What to produce. Every line from the top of the records below through the one containing "pinky pip: (489, 516)" must be copied exactly, and the pictures must not be.

::: Record extracts

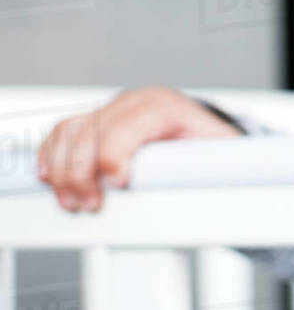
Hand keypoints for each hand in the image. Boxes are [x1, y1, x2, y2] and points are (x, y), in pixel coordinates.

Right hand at [37, 86, 241, 212]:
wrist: (202, 136)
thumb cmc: (213, 147)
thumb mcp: (221, 154)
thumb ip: (216, 166)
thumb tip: (224, 182)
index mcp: (164, 106)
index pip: (128, 124)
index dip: (115, 154)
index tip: (116, 183)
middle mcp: (133, 104)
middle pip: (91, 131)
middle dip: (84, 173)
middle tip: (90, 206)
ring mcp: (111, 111)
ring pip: (70, 133)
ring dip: (63, 170)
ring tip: (73, 202)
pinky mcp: (95, 124)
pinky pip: (62, 135)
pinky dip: (53, 158)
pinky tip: (52, 179)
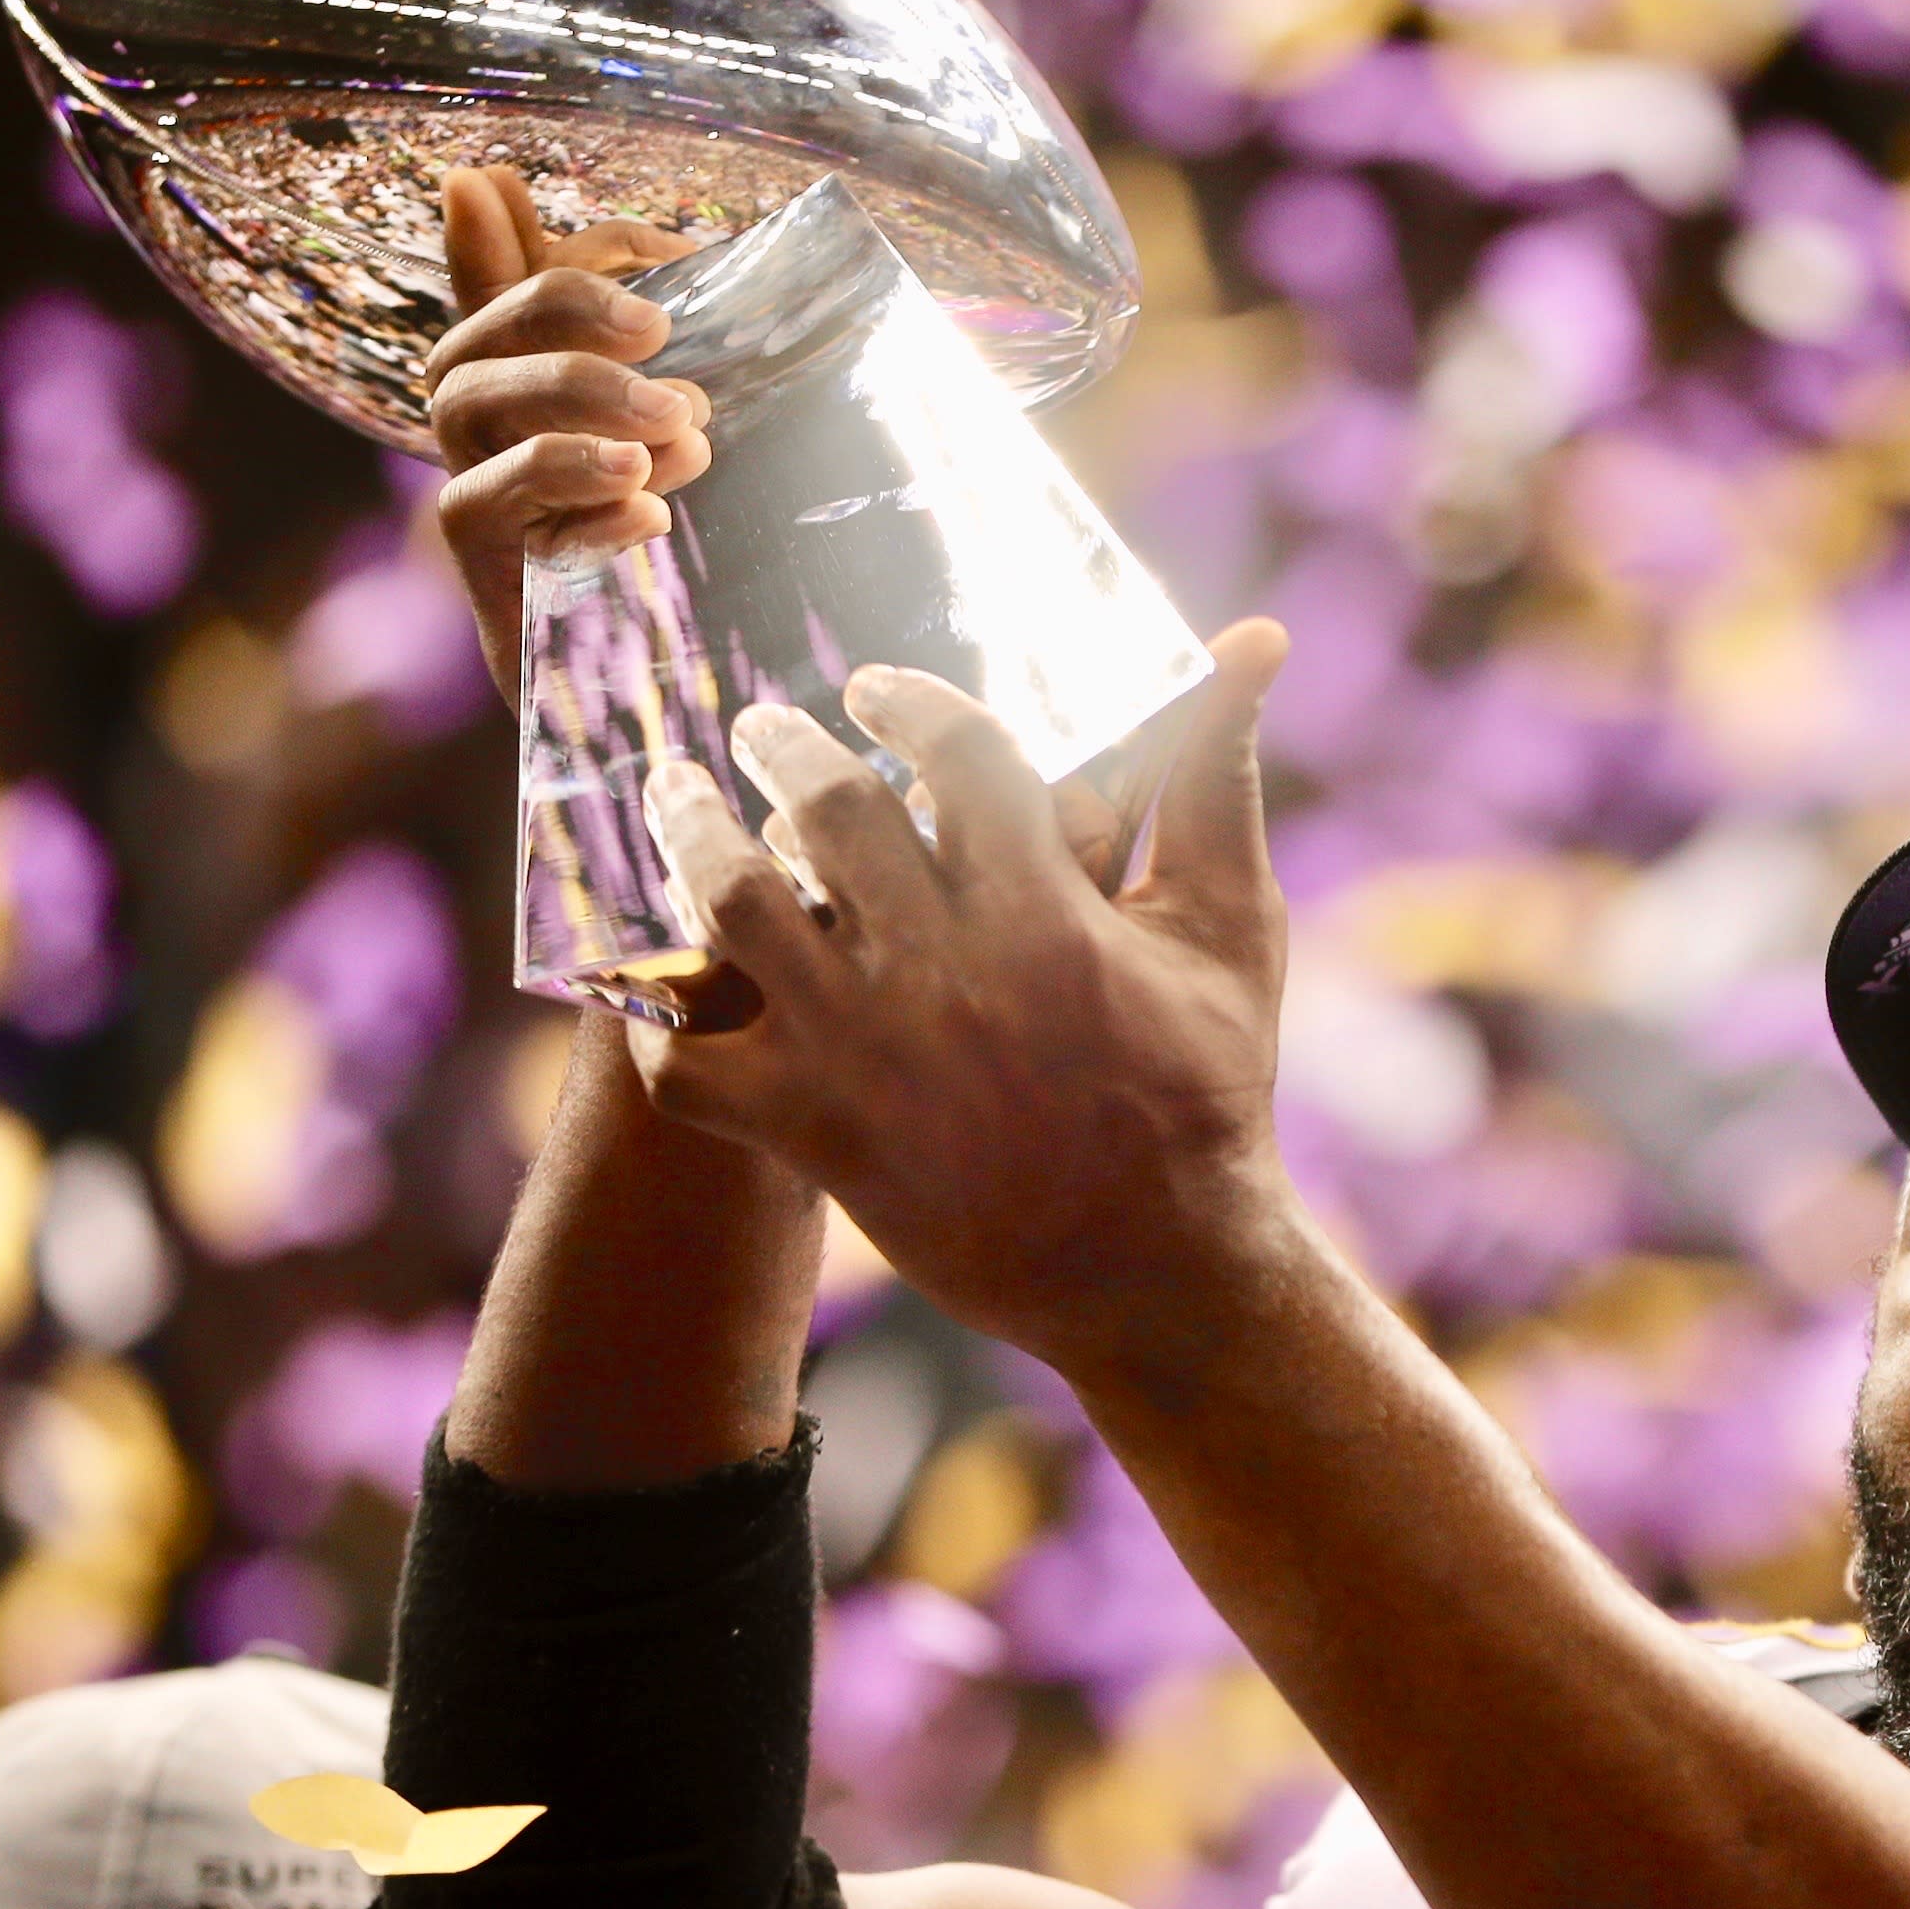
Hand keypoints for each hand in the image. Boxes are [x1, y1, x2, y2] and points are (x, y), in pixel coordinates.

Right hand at [421, 164, 710, 710]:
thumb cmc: (641, 508)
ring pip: (472, 420)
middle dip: (568, 327)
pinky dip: (576, 506)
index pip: (502, 285)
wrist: (628, 670)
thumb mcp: (652, 400)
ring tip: (680, 432)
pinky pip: (489, 516)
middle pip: (476, 344)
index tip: (666, 255)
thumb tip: (510, 180)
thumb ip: (607, 301)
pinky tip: (650, 512)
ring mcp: (471, 494)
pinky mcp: (486, 569)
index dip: (560, 255)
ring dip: (574, 411)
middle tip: (668, 339)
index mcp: (511, 367)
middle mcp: (471, 424)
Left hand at [624, 619, 1302, 1363]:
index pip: (954, 751)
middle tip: (759, 727)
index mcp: (1047, 913)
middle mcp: (945, 973)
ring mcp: (865, 1055)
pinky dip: (654, 1017)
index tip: (874, 686)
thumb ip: (1217, 774)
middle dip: (781, 743)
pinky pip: (687, 1066)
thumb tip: (1255, 635)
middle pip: (828, 807)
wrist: (1158, 1272)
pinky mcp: (815, 1135)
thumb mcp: (1228, 925)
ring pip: (735, 909)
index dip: (905, 699)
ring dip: (691, 834)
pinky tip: (654, 971)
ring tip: (676, 796)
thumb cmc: (1206, 1090)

::::::

Solution to this task.
Hand keypoints for each hand in the image. Boxes are [x1, y1, x2, y2] and points are (x, y), in pixel coordinates.

Right hand at [37, 86, 241, 212]:
wrist: (202, 136)
thumb cmc: (213, 147)
thumb mcp: (221, 154)
thumb ip: (216, 166)
thumb tip: (224, 182)
index mcp: (164, 106)
index pip: (128, 124)
index dip: (115, 154)
index tip: (116, 183)
middle mcp: (133, 104)
middle pip: (91, 131)
middle dip: (84, 173)
middle tip: (90, 206)
ring mcp: (111, 111)
ring pip: (70, 133)
ring dip: (63, 170)
ring tip: (73, 202)
pinky mcp: (95, 124)
pinky pip: (62, 135)
pinky dip: (53, 158)
pinky tip: (52, 179)
Hand keypoints for each hand in the image. Boxes are [x1, y1, x2, y2] and points are (x, y), in pixel coordinates.

Right hand at [421, 164, 710, 710]:
thumb cmc: (641, 508)
ring pip: (472, 420)
middle dip: (568, 327)
pinky dip: (576, 506)
index pip: (502, 285)
wrist: (628, 670)
thumb mcp: (652, 400)
ring tip: (680, 432)
pinky pip: (489, 516)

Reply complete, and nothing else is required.